Identifying and Understanding the Impact of Collinearity

gail_massari · Sep 8, 2023 04:00 PM

Collinearity. Collinearity. Collinearity. At Mastering JMP sessions, we often get questions about collinearity, how to understand it, how to detect it, how it’s related to the VIF shown in JMP reports, how to interpret VIF, and how to build models that accurately account for collinearity.

JMP provides all the tools to detect, understand, and account for collinearity during modeling. A recent video by JMP Education Statistician Di Michelson shows how. When you want to understand the relationship between the response and the predictors, she suggests these steps, which she follows in her video, Identifying and Understanding the Impact of Collinearity.

Summarize the Pairwise Behavior Graphically and Statistically

Visualize the data in the Multivariate platform (Analyze > Multivariate Methods > Multivariate) by putting all the variables into the Y role.
Examine Correlations (using the correlation matrix), which contains the pairwise correlations between the variables. It's symmetric, because the correlation between X1 and Y is the same as the correlation between Y and X1.

Correlation Matrix

Look at the Correlations as a Color Map (from Multivariate red triangle, choose Correlations > Color Map), where JMP translates the numbers in the Correlations table to colors. In her example using default JMP colors, red squares show positive correlation and blue squares show negative correlation. You can hover over a square to get the correlation value.
Look at the pairwise Scatterplot Matrix (from Multivariate red triangle, choose Scatterplot Matrix), which plots Y versus X. Again, this matrix is symmetric.
Because Scatterplot Matrix is symmetric, you don't need both sides of it. So, you can turn on the Heat Map (From Scatterplot Matrix red triangle, choose Matrix Options > Heat Map).

Scatterplot Matrix with Heat Map

Look for X variables that are correlated with high positive or negative correlations. In her example, the reds are high positive correlation, and the blues are high negative correlation.
Replace Scatterplot Matrix points with density ellipses (from Scatterplot Matrix red triangle, choose Density Ellipses) and then examine the whole plot to see if there is skewness or any outliers.

Di’s Summary: You see that Y is correlated with some of the predictors and many predictors are correlated with each other. The reds indicate high positive correlation, the blues indicate high negative correlation.
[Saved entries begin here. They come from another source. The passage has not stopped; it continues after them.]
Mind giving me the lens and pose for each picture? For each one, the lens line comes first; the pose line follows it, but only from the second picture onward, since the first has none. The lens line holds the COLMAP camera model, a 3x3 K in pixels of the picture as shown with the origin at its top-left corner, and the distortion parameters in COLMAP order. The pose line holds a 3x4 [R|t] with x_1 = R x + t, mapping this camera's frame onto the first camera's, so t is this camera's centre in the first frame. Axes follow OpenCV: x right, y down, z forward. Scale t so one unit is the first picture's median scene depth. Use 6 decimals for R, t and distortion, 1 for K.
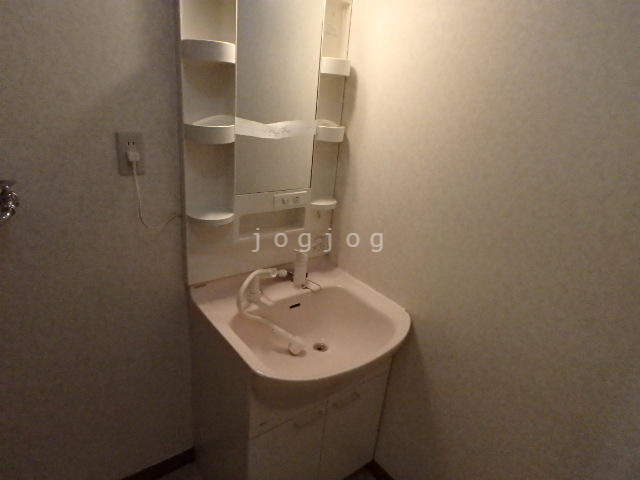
lens RADIAL K [[394.6, 0, 320.5], [0, 394.6, 236.0], [0, 0, 1]] dist [-0.026742, 0.000849]
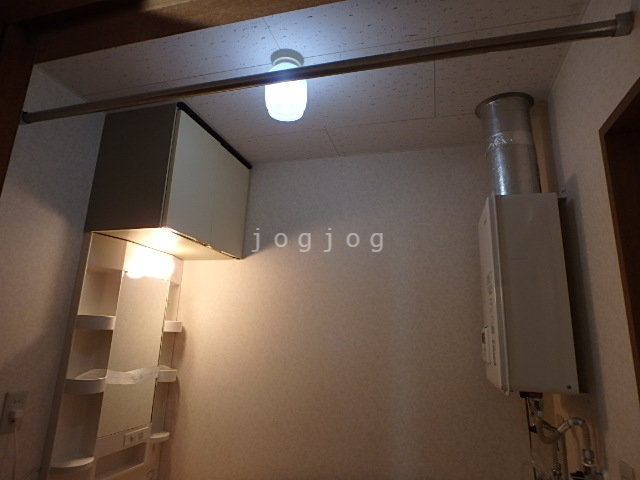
lens RADIAL K [[394.6, 0, 320.5], [0, 394.6, 236.0], [0, 0, 1]] dist [-0.026742, 0.000849]
pose [[0.787522, 0.104622, 0.607341, -0.432814], [0.237702, 0.857668, -0.455965, 0.057081], [-0.568601, 0.503448, 0.650563, -0.378602]]
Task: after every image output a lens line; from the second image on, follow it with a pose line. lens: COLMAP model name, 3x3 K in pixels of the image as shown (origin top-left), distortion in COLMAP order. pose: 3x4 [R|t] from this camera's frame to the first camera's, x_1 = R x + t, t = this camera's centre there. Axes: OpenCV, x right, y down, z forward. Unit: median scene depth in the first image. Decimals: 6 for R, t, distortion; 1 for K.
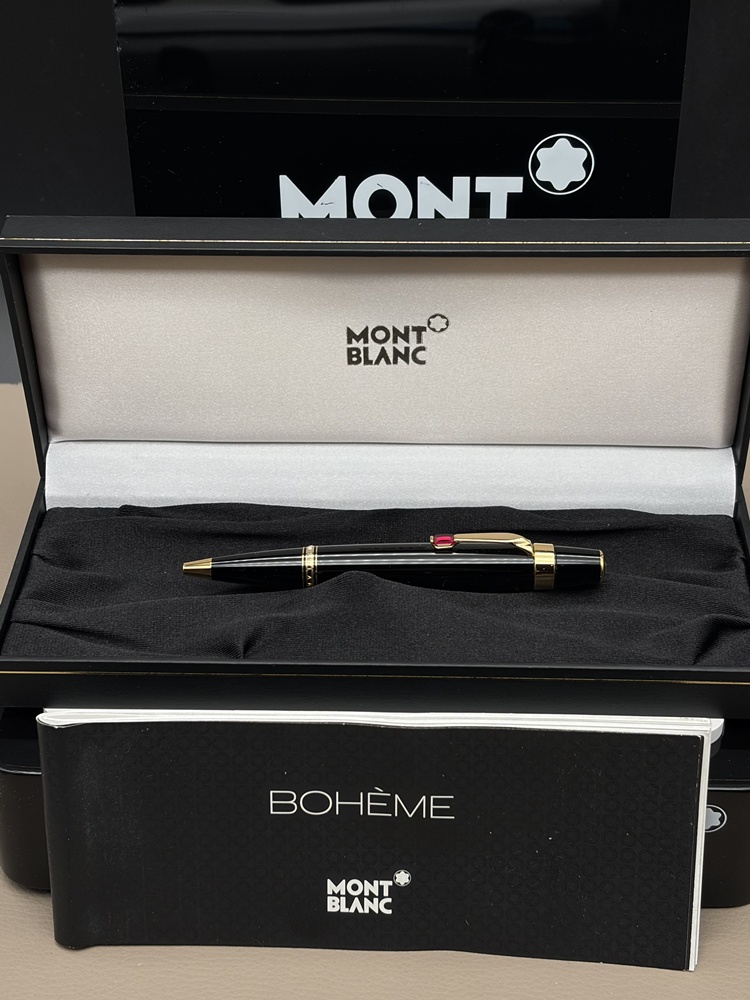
lens RADIAL K [[1716.3, 0, 375.0], [0, 1716.3, 500.0], [0, 0, 1]] dist [0.277166, -1.397878]
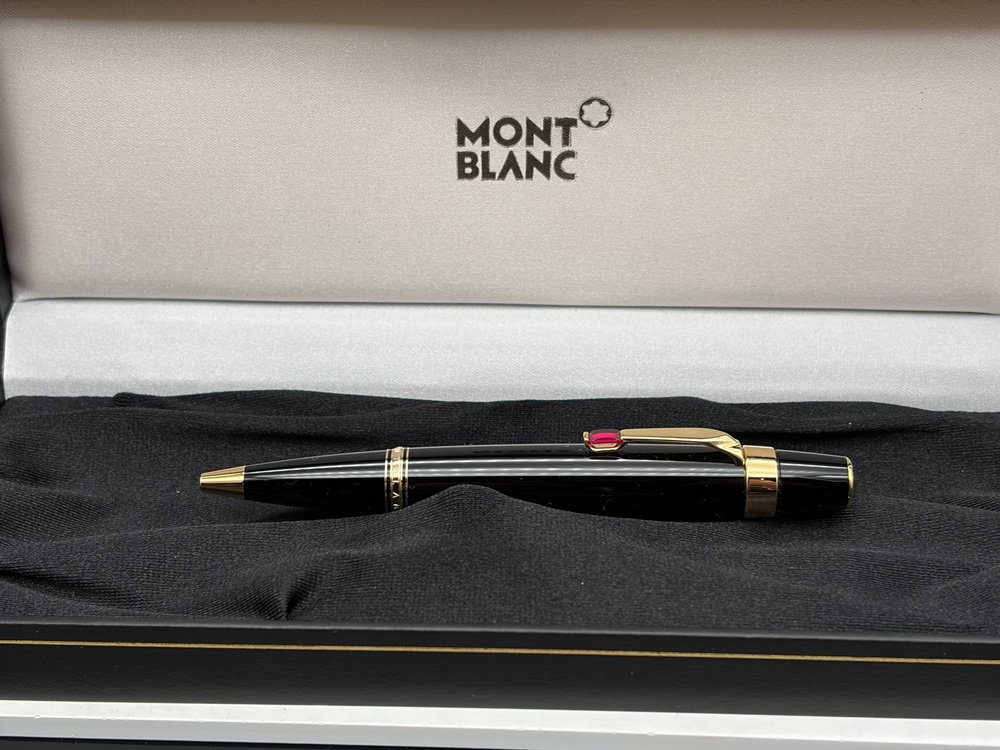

High correlation in your predictor variables can harm your linear regression model. This problem in linear regression is called collinearity or multi-collinearity.

Fit a Model and Explore Variance Inflation Factor

Fit Model (Analyze > Fit Model). (Di uses the Minimal Report selection in Fit Model Window.)

Fit Model Standard Least Squares Minimal Report Selection Window

Examine Summary of Fit, Analysis of Variance for the Model to determine if the model is doing a good job explaining variability in Y.

Summary of Fit - Looks Like Useful Model for Explaining Variability in Y

Right-click Parameter Estimates table to determine if, and how much, variance inflation is happening because of the correlated predictors.

How to Add VIF

Sort by VIF column to identify the factors with highest VIF, which is the variability in that factor that is explained by the other predictors. In this case, X11 has the highest VIF.

Parameter Estimate Showing VIF for Each Variable

Model the highest VIF factor as the response and all the other factors as predictors and then look at the R-squared value to see if the variability in that predictor is explained by the other predictors, and thereby uncover possible collinearity. High VIF indicates high collinearity.

Model and Examine R-Squared for Highest VIF Factor to Uncover Collinearity

Examine Leverage Plots to get a visual representation of collinearity. They are useful because, unlike Scatterplot or Correlation Matrices, they understand more than two variables at a time. When the points are shrunk in the X direction and don’t fill the whole X axis, then that factor correlates with other factors.

Examine Leverage Plots Visually Represent Collinearity

Examine Prediction Profiler (from Response Red Triangle > Factor Profiling > Profiler), which has a row for each Response and column for each factor. The combination of settings gives the predicted response shown on the left of the Profiler. When collinearity exists, the confidence intervals are very wide on the edges of the profiler graph for that factor.

Accessing Prediction Profiler

Prediction Profiler Gives Numeric and Cisual Results for Factor Interactions

Di’s summary: When you have collinearity, you can perform Principal Component Analysis (PCA), a type of analysis that derives new independent variables (principal components) that are ordered in descending order of variability explained. You can then use the Principal Components to build your model instead of the original predictors. See her video on how to use PCA in JMP.